Le sergent Sean Duffy est de retour.
S’il revient affublé de l’étiquette de « héros » pour avoir survécu à l’attentat qui a failli lui coûter la vie à la fin d’Une terre si froide, s’il est un peu plus cabossé au départ de cette deuxième enquête, pour le reste, rien n’a vraiment changé. Un an sépare les deux aventures et l’Irlande du nord est toujours à feu et à sang. Les bombes continuent d’exploser aveuglément, posées par les paramilitaires des deux bords. Les fresques représentant les idoles de l’IRA ou de l’UDA recouvrent encore les murs des quartiers catholiques ou protestants. Le centre de Belfast reste bouclé, on n’y pénètre qu’après avoir été fouillé, reniflé par des chiens policiers. Les flics n’ont pas posé leurs tenues anti-émeutes lorsqu’ils veulent parcourir certains quartiers de l’ouest de la capitale. En Ulster, seulement 10% des crimes sont résolus. Les témoins refusent de parler. Dénoncer signifie mourir. Pas facile, dans ces conditions, de faire correctement son boulot de flic. Sean, qui n’a pas gagné en joie de vivre, conserve néanmoins son sens de l’humour et de l’honneur. Le torse d’un homme retrouvé dans une valise le fait se lancer sur les traces du mort, qu’il découvre américain, ancien militaire, tatoué.
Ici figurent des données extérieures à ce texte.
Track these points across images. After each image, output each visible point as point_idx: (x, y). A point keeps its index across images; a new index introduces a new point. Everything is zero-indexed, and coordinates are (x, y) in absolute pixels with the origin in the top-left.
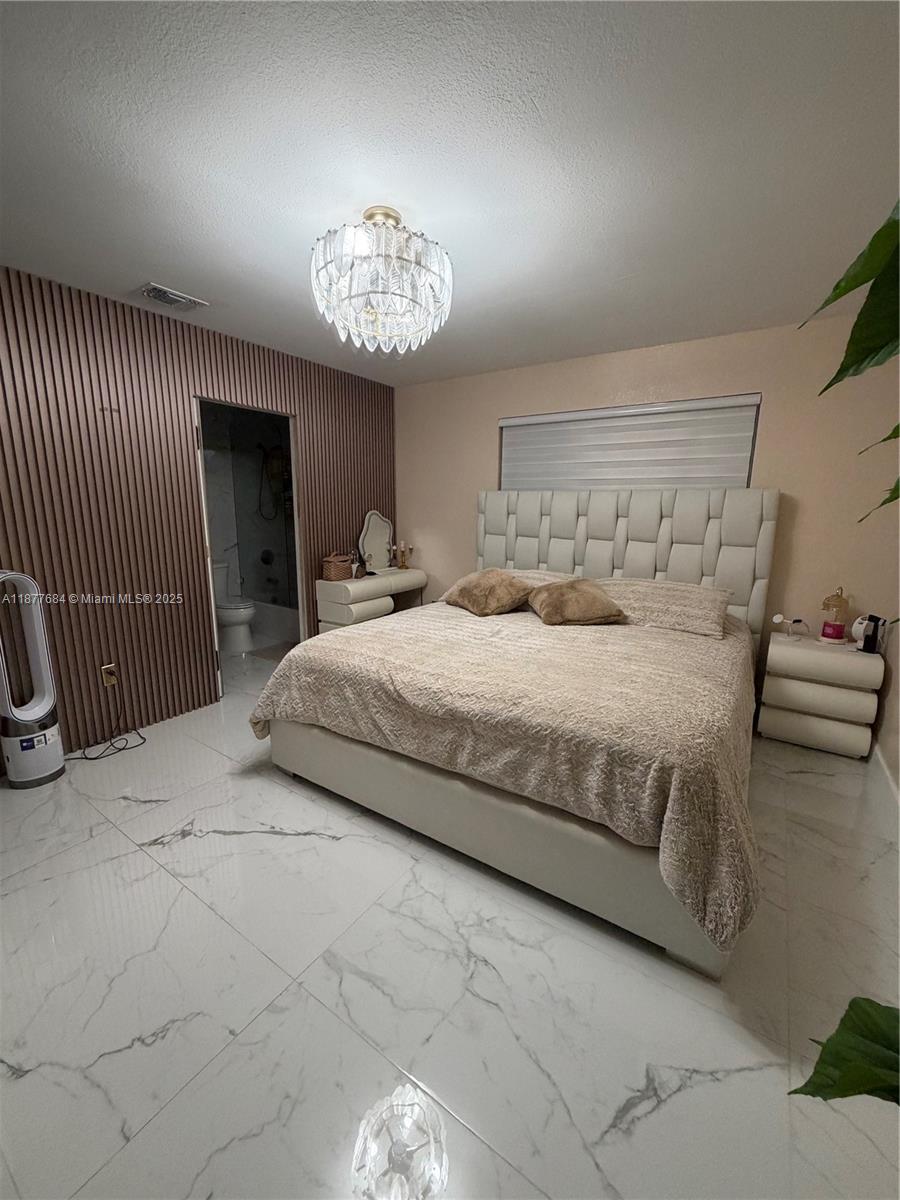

McKinty poursuit sa déclaration d’amour/haine envers le pays dont il s’est exilé depuis le début des 90’s. La guerre civile sanglante en a chassé d’autres que lui, contrairement à son personnage récurrent, qui tient à rester, trop fataliste ou trop romantique pour s’en échapper. Ses répliques cinglantes (et hilarantes) disent tout le mal qu’il pense de ses compatriotes. Elles sont de bonne guerre, vu le contexte. En 1982, la guerre des Malouines vient d’être déclarée et les troupes sont envoyées au front, réduisant le nombre de policiers sur place, compliquant leur travail. Le chômage est à son plus haut niveau et les populations sont enclines à accepter les cadeaux des paramilitaires (viande offerte par la CEE, protection…) contre leur silence. L’enquête piétine. Entre deux Guinness au pub, l’écoute d’un vieux titre des Ramones ou d’un opéra de Verdi, entre deux interrogatoires inutiles, Sean S’ennuie. Sans ennuyer le lecteur. Du grand art. Les tensions entre les différentes administrations, les rapports de force entre les factions en place sont des freins. Il y a de la lenteur, de la vérité dans l’attente. Pas d’internet. Pas d’experts scientifiques omniscients. Et puis, d’un coup, l’adrénaline, l’accélération qui crée du rythme, jusqu’au dénouement.